> **EXERCISE**
Continue the numbered notes on nutrient buildup in a reef aquarium, picking up right after the last sentence shown.

> **EXCERPT PROVIDED**
1. Accumulation at its most base level, is nothing more than an imbalance between the amount of nutrient added to the tank in the way of food. And the systems ability to utilise that nutrient in a manner that locks it away by assimilation or breaks it down to a final harmless substance as in the case of N03 to nitrogen gas....Effectively, what you 'see' in a test kit reading, is a representation of that state or balance. with near zero showing an ideal balance, and any number above showing an increasing mismatch between addition and removal.

2. The first course of action when dealing with rising nutrients and by far the easiest thing to change, is to look at the types of food added to the system to ensure we have a good match between 'what' we feed and what our livestock and other fauna 'prefer'. Feeding the wrong types/sizes of food at the wrong times in the life of the system simply leads to higher levels of nutrients that need dealing with at a biological level, rather than being utilised for beneficial roles such as assimilation in the fauna and micro fauna population. Equally, we can look at 'how' we feed....could we feed certain corals like LPS directly to minimise food going to waste, Do we even 'need' to feed that Fungia a whole lance fish every week, when its already in an ideal spot to pick up detritus and uneaten food that washes across the substrate (a diet its actually more attuned to receiving in the wild).?

> **MATERIAL PROVIDED**
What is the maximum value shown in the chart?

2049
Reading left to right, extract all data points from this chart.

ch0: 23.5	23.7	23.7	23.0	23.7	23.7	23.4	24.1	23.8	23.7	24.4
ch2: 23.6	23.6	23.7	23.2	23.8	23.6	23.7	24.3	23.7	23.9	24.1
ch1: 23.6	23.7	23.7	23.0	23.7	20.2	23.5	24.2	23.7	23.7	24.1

> **SOLVED EXERCISE**
3. Finally we have system maturation and long term development. All micro fauna populations take time to multiply when the conditions are conducive to reproduction. Conditions in young systems are notoriously unstable initially, so we should accept that despite efforts on our part to boost these populations by way adding that extra pinch of food which whilst correct to a degree, should still be taken seriously and in a controlled manner. Equally, stock additions should be in balance with the systems growth rate at a nutrient cycling level. Adding stock too quickly means more waste generated and more food put in than the system has had a chance to grow to handle in the short time the system has had to adapt...Ultimately, regular weekly testing and observation of chemical trends will show exactly where the systems balance lies, and should dictate the rate and scale of future additions.

(As a footnote here, I'll point out that the term 'heavy feeding' is relative to the individual system....It doesn't mean 'swamping' the system with food during a single feeding period. what it actually means is to feed the system to a degree that the system is running on the 'edge' of nutrient accumulation, but not 'into' it. I.e. It is a feeding method that takes 'time' to instigate on any system, building up slowly through observation and testing until you know exactly how much food you can physically add to the system to maximise both stock and micro fauna health and reproductive capacity without putting it over the edge into nutrient accumulation...99% of the time, splitting the overall daily input into several smaller feeds heralds far better results than swamping the system with one big feed per day.)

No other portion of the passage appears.